In other words, such situations would empower women to take the upper hand in punishing and taking the matter in their own hands. In the face of such dramatic actions by the women, elders try to calm the rage by calling a meeting among themselves and taking matters into their own hands. Although women cannot directly participate, their cause and concern will be seriously discussed in the Songo (council of elders) meetings and the offender will be punished.

A last issue with regard to the status of women in Sidama society concerns a woman’s burial ceremony. As mentioned above, the promotion of a husband through one of the rituals of Luwa elevates wife’s status accordingly. For a wife whose husband has gone through the Luwa rituals, upon her death there is an elaborate mourning ceremony and her grave is fenced in a distinctive way. This level of mourning and style of grave demonstrates how the Sidama adapt funeral rites to accord with a woman’s social worth and status.

Generally, we can observe how Luwa institution that grants high status to a man also elevates the status of his wife or women with regard to certain activities. Although, the status of women in Sidama society is subservient to the status of men, women have recourse to the Yakka punishment against men who denigrate or abuse them to an extent that is considered intolerable in Sidama society.

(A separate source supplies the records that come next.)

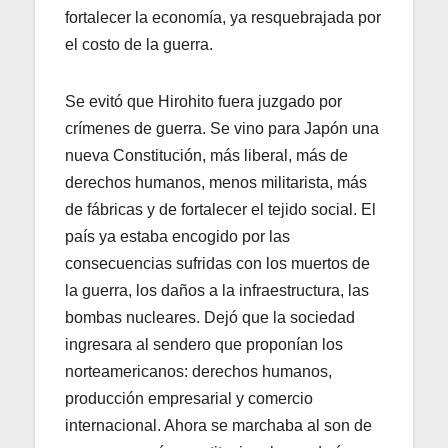
fortalecer la economía, ya resquebrajada por
el costo de la guerra.
Se evitó que Hirohito fuera juzgado por
crímenes de guerra. Se vino para Japón una
nueva Constitución, más liberal, más de
derechos humanos, menos militarista, más
de fábricas y de fortalecer el tejido social. El
país ya estaba encogido por las
consecuencias sufridas con los muertos de
la guerra, los daños a la infraestructura, las
bombas nucleares. Dejó que la sociedad
ingresara al sendero que proponían los
norteamericanos: derechos humanos,
producción empresarial y comercio
internacional. Ahora se marchaba al son de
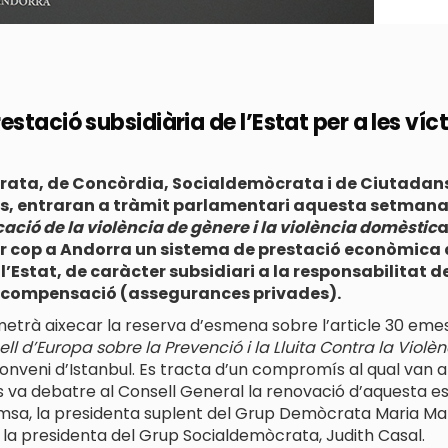
stació subsidiària de l’Estat per a les víc
rata, de Concòrdia, Socialdemòcrata i de Ciutadans
tos, entraran a tràmit parlamentari aquesta setmana
icació de la violència de gènere i la violència domèstic
a
er cop a Andorra un sistema de prestació econòmica 
’Estat, de caràcter subsidiari a la responsabilitat de 
de compensació (assegurances privades).
rmetrà aixecar la reserva d’esmena sobre l’article 30 e
l d’Europa sobre la Prevenció i la Lluita Contra la Violèn
veni d’Istanbul. Es tracta d’un compromís al qual van arr
es va debatre al Consell General la renovació d’aquesta 
emsa, la presidenta suplent del Grup Demòcrata Maria Mart
 la presidenta del Grup Socialdemòcrata, Judith Casal.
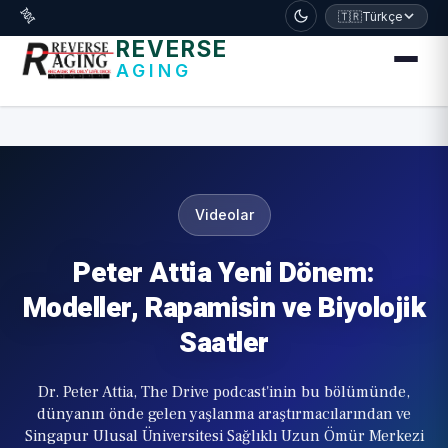
דלג לתוכן הראשי
🧬
🇹🇷
Türkçe
REVERSE
AGING
Videolar
Peter Attia Yeni Dönem:
Modeller, Rapamisin ve Biyolojik
Saatler
Dr. Peter Attia, The Drive podcast'inin bu bölümünde,
dünyanın önde gelen yaşlanma araştırmacılarından ve
Singapur Ulusal Üniversitesi Sağlıklı Uzun Ömür Merkezi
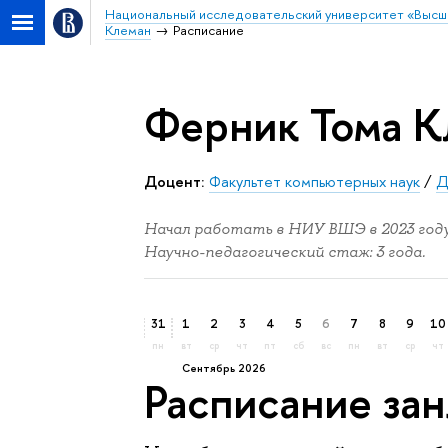
Национальный исследовательский университет «Высш
Клеман
Расписание
Ферник Тома К
Доцент:
Факультет компьютерных наук
/
Д
Начал работать в НИУ ВШЭ в 2023 году
Научно-педагогический стаж: 3 года.
31
1
2
3
4
5
6
7
8
9
10
пн
вт
ср
чт
пт
сб
вс
пн
вт
ср
чт
сентябрь 2026
Расписание за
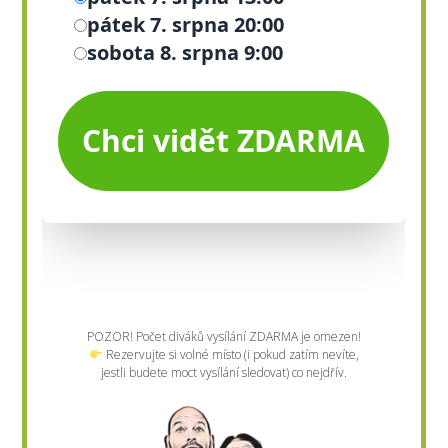
POZOR! Počet diváků vysílání ZDARMA je omezen!
Rezervujte si volné místo (i pokud zatím nevíte,
jestli budete moct vysílání sledovat) co nejdřív.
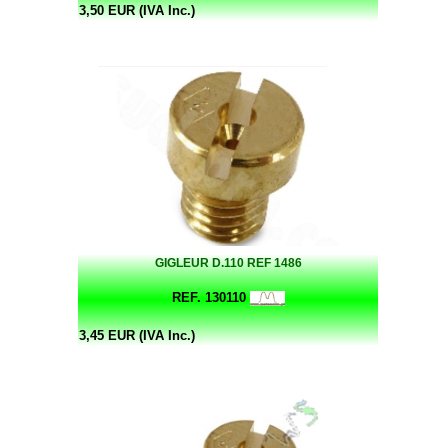
3,50 EUR (IVA Inc.)
GIGLEUR D.110 REF 1486
REF. 130110
3,45 EUR (IVA Inc.)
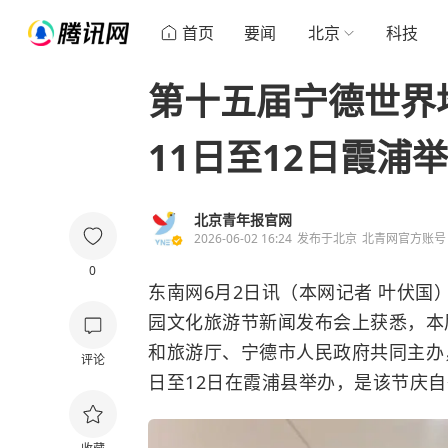
首页
要闻
北京
科技
第十五届宁德世界
11日至12日霞浦
北京青年报官网
2026-06-02 16:24
发布于
北京
北青网官方账号
0
东南网6月2日讯（本网记者 叶伏国
园文化旅游节新闻发布会上获悉，本
和旅游厅、宁德市人民政府共同主办，
评论
日至12日在霞浦县举办，是该节庆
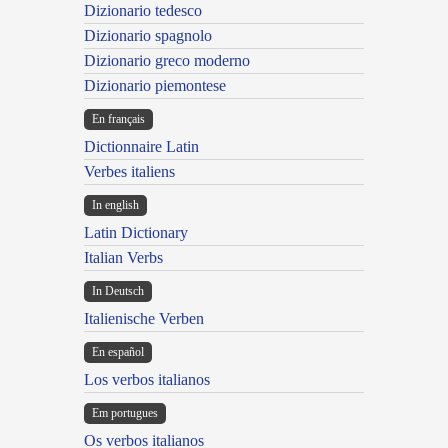
Dizionario tedesco
Dizionario spagnolo
Dizionario greco moderno
Dizionario piemontese
En français
Dictionnaire Latin
Verbes italiens
In english
Latin Dictionary
Italian Verbs
In Deutsch
Italienische Verben
En español
Los verbos italianos
Em portugues
Os verbos italianos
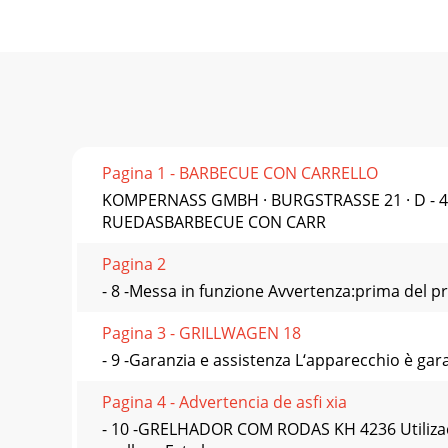
Pagina 1 - BARBECUE CON CARRELLO
KOMPERNASS GMBH · BURGSTRASSE 21 · D -
RUEDASBARBECUE CON CARR
Pagina 2
- 8 -Messa in funzione Avvertenza:prima del pri
Pagina 3 - GRILLWAGEN 18
- 9 -Garanzia e assistenza L‘apparecchio è gar
Pagina 4 - Advertencia de asﬁ xia
- 10 -GRELHADOR COM RODAS KH 4236 Utilizaç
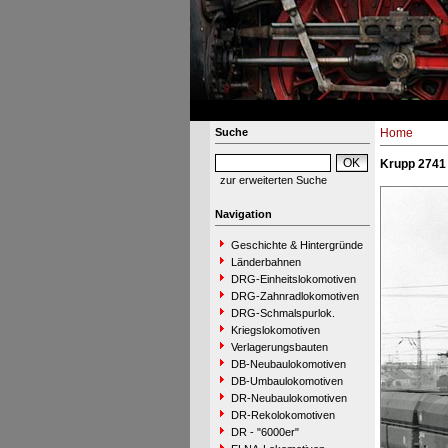
Suche
Home
Krupp 2741 
zur erweiterten Suche
Navigation
Geschichte & Hintergründe
Länderbahnen
DRG-Einheitslokomotiven
DRG-Zahnradlokomotiven
DRG-Schmalspurlok.
Kriegslokomotiven
Verlagerungsbauten
DB-Neubaulokomotiven
DB-Umbaulokomotiven
DR-Neubaulokomotiven
DR-Rekolokomotiven
DR - "6000er"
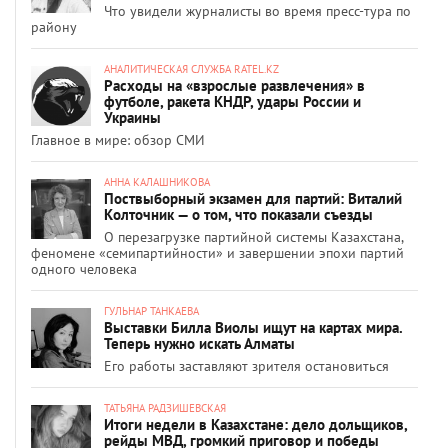
Что увидели журналисты во время пресс-тура по
району
АНАЛИТИЧЕСКАЯ СЛУЖБА RATEL.KZ
Расходы на «взрослые развлечения» в
футболе, ракета КНДР, удары России и
Украины
Главное в мире: обзор СМИ
АННА КАЛАШНИКОВА
Поствыборный экзамен для партий: Виталий
Колточник — о том, что показали съезды
О перезагрузке партийной системы Казахстана,
феномене «семипартийности» и завершении эпохи партий
одного человека
ГУЛЬНАР ТАНКАЕВА
Выставки Билла Виолы ищут на картах мира.
Теперь нужно искать Алматы
Его работы заставляют зрителя остановиться
ТАТЬЯНА РАДЗИШЕВСКАЯ
Итоги недели в Казахстане: дело дольщиков,
рейды МВД, громкий приговор и победы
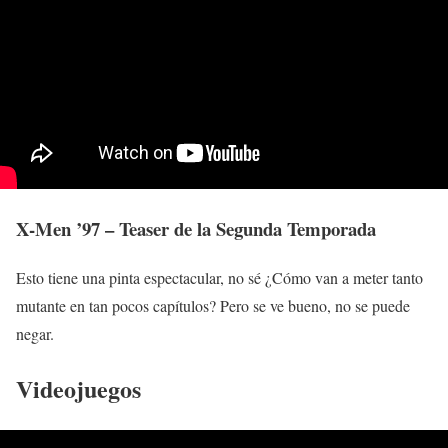
X-Men ’97 – Teaser de la Segunda Temporada
Esto tiene una pinta espectacular, no sé ¿Cómo van a meter tanto
mutante en tan pocos capítulos? Pero se ve bueno, no se puede
negar.
Videojuegos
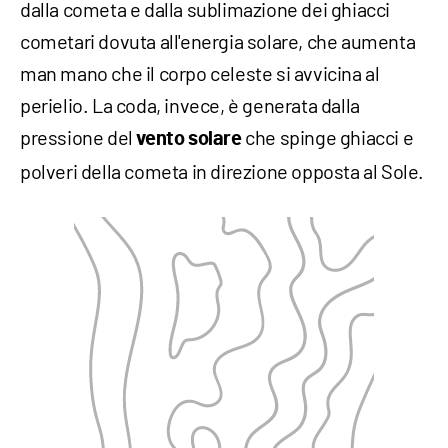
dalla cometa e dalla sublimazione dei ghiacci
cometari dovuta all'energia solare, che aumenta
man mano che il corpo celeste si avvicina al
perielio. La coda, invece, è generata dalla
pressione del
che spinge ghiacci e
vento solare
polveri della cometa in direzione opposta al Sole.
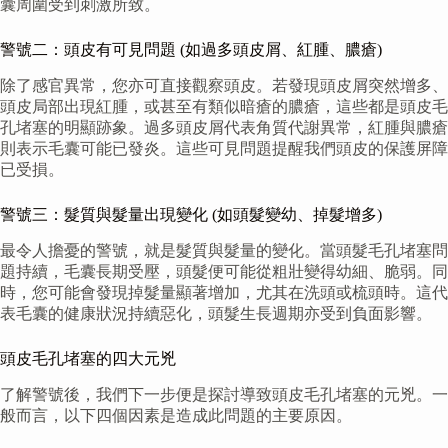
囊周圍受到刺激所致。
警號二：頭皮有可見問題 (如過多頭皮屑、紅腫、膿瘡)
除了感官異常，您亦可直接觀察頭皮。若發現頭皮屑突然增多、
頭皮局部出現紅腫，或甚至有類似暗瘡的膿瘡，這些都是頭皮毛
孔堵塞的明顯跡象。過多頭皮屑代表角質代謝異常，紅腫與膿瘡
則表示毛囊可能已發炎。這些可見問題提醒我們頭皮的保護屏障
已受損。
警號三：髮質與髮量出現變化 (如頭髮變幼、掉髮增多)
最令人擔憂的警號，就是髮質與髮量的變化。當頭髮毛孔堵塞問
題持續，毛囊長期受壓，頭髮便可能從粗壯變得幼細、脆弱。同
時，您可能會發現掉髮量顯著增加，尤其在洗頭或梳頭時。這代
表毛囊的健康狀況持續惡化，頭髮生長週期亦受到負面影響。
頭皮毛孔堵塞的四大元兇
了解警號後，我們下一步便是探討導致頭皮毛孔堵塞的元兇。一
般而言，以下四個因素是造成此問題的主要原因。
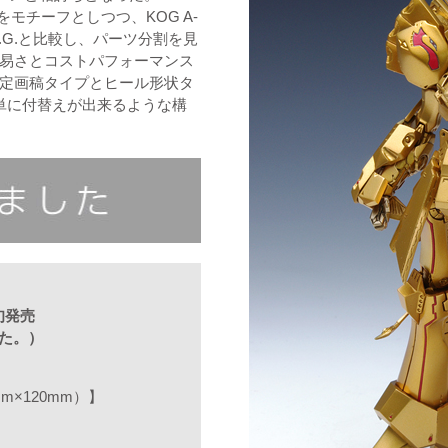
G.をモチーフとしつつ、KOG A-
O.G.と比較し、パーツ分割を見
易さとコストパフォーマンス
定画稿タイプとヒール形状タ
単に付替えが出来るような構
下旬発売
た。）
mm×120mm）】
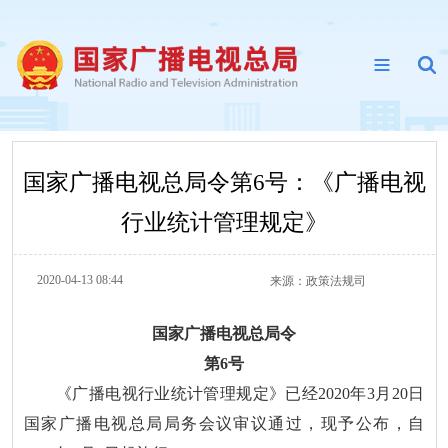
国家广播电视总局令第6号：《广播电视
行业统计管理规定》
2020-04-13 08:44
来源：
政策法规司
国家广播电视总局令
第6号
《广播电视行业统计管理规定》已经2020年3月20日
国家广播电视总局局务会议审议通过，现予公布，自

This writer hopes this article inspires researchers to investigate and write on unreached indigenous culture Ethiopians Nations, Nationalities and Peoples have regarding women in particular and system of administration in general. The writer also recommends women activists and others to scout for such literature,dig deep and make them enjoy limelight.

(Source: This article is found in American Journal of Sociological Research 2016, 6(3): 61-65
DOI: 10.5923/j.sociology.20160603.01 and belongs to Ambaye Ogato Anata. The writer of this article just shortened the story to esteemed readers so as to offer a window to a new culture.)